Nouvelle chronique de la nouvelle série ciné de La Manufacture ! Prenez place sur votre fauteuil, le film va commencer… Au programme cette semaine : le premier projet ambitieux d’un jeune réalisateur chinois : Séjours dans les Monts Fuchun !
Gu Xiaogang : un jeune réalisateur ambitieux
Gu Xiaogang est un jeune réalisateur chinois âgé de 29 ans. Je commence le paragraphe avec cette information, car il est très rare, qu’un réalisateur qui n’a jamais tourné de films de fiction, se mettent au cinéma avec un projet de si grande envergure. Aujourd’hui, les jeunes réalisateurs, ce n’est pas commun, j’estime qu’on est dans une période de transition ou des réalisateurs qui ont fait leur preuve par le passé occupent en majorité la scène cinématographique.
En voilà pour cette digression. Gu Xiaogang a fait des études de marketing de la mode. Durant celles-ci, il fut approché par des hindouistes (pour rappel l’hindouisme n’est pas reconnue par la Chine). Très inspiré par ce mode de vie, Gu décide de réaliser un documentaire sur les chinois hindouistes. Ce premier contact avec le cinéma fut une révélation pour le Monsieur. Je cite ce dernier « J’ai donc commencé à apprivoiser le cinéma sans scénario, en observant la vie des autres avec une caméra, par le biais de documentaires. ».
Gu Xiaogang commence déjà à forger sa vision du cinéma : observer lentement la vie des gens…
Lorsqu’une fresque familiale a des allures d’un rouleau peint
Avant de révéler le synopsis du film, je voudrais juste parler d’une autre œuvre du même nom.

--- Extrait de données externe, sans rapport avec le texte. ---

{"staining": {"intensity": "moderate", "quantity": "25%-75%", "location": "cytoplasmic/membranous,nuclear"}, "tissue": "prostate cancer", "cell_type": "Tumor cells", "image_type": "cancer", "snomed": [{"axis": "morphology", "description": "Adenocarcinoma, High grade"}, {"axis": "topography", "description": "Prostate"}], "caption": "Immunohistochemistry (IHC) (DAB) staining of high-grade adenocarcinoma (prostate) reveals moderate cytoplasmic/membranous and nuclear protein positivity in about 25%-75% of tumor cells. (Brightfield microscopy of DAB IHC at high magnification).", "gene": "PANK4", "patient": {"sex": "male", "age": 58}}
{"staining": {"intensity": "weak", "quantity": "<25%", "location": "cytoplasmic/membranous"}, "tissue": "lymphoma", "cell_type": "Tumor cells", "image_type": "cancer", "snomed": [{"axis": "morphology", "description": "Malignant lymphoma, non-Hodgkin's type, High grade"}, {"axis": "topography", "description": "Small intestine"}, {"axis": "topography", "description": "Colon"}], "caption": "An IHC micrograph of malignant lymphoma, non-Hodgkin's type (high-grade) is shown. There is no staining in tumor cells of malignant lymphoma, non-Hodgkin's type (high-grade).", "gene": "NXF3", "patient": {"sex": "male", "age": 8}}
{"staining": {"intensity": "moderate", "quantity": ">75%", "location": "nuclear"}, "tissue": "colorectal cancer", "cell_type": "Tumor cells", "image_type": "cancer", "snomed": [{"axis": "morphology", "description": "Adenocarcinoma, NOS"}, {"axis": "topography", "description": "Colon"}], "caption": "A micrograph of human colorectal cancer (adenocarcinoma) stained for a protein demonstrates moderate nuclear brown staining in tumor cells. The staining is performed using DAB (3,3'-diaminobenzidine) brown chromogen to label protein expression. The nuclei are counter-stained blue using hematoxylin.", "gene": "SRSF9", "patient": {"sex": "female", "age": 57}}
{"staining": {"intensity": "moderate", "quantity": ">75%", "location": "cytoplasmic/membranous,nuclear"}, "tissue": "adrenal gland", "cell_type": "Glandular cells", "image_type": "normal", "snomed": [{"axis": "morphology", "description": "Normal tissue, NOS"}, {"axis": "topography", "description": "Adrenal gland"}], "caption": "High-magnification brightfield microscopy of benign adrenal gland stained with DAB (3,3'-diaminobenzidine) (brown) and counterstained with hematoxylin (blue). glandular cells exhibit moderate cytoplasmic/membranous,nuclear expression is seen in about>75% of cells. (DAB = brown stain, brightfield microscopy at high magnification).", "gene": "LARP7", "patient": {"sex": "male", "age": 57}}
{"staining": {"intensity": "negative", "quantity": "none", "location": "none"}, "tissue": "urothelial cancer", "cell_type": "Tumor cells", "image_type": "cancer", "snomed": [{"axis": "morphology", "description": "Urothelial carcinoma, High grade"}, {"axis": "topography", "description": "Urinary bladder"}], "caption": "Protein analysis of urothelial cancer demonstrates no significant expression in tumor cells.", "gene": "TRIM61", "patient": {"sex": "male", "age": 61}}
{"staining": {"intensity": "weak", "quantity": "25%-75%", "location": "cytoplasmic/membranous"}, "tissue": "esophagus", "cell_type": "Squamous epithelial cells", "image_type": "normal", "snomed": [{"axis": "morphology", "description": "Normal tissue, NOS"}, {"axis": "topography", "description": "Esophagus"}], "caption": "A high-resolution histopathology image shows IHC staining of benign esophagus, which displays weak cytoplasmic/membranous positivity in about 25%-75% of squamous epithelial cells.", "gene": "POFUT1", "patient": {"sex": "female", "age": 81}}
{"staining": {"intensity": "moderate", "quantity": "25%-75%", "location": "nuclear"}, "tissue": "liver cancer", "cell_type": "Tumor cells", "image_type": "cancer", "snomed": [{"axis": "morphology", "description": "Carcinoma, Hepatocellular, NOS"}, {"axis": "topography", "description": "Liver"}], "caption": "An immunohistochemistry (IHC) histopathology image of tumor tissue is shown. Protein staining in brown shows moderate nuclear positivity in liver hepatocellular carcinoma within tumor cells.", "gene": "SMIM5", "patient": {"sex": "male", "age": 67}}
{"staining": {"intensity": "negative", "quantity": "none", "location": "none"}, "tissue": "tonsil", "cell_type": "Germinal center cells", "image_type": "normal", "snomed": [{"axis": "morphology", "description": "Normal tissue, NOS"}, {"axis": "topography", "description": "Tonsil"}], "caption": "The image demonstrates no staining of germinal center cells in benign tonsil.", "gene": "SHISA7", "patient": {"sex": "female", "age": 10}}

Séjour dans les Monts Fuchun est un rouleau peint horizontal de Huang Gongwang, un peintre chinois de la dynastie Yuan, réalisé entre 1348 et 1350. Il représente la longue rivière Fuchun, surplombé par les arbres et les montagnes. Il utilise de l’encre foncé dans le but de mieux marquer les reliefs des montagnes. Un sentiment de calme et de sérénité s’en dégage.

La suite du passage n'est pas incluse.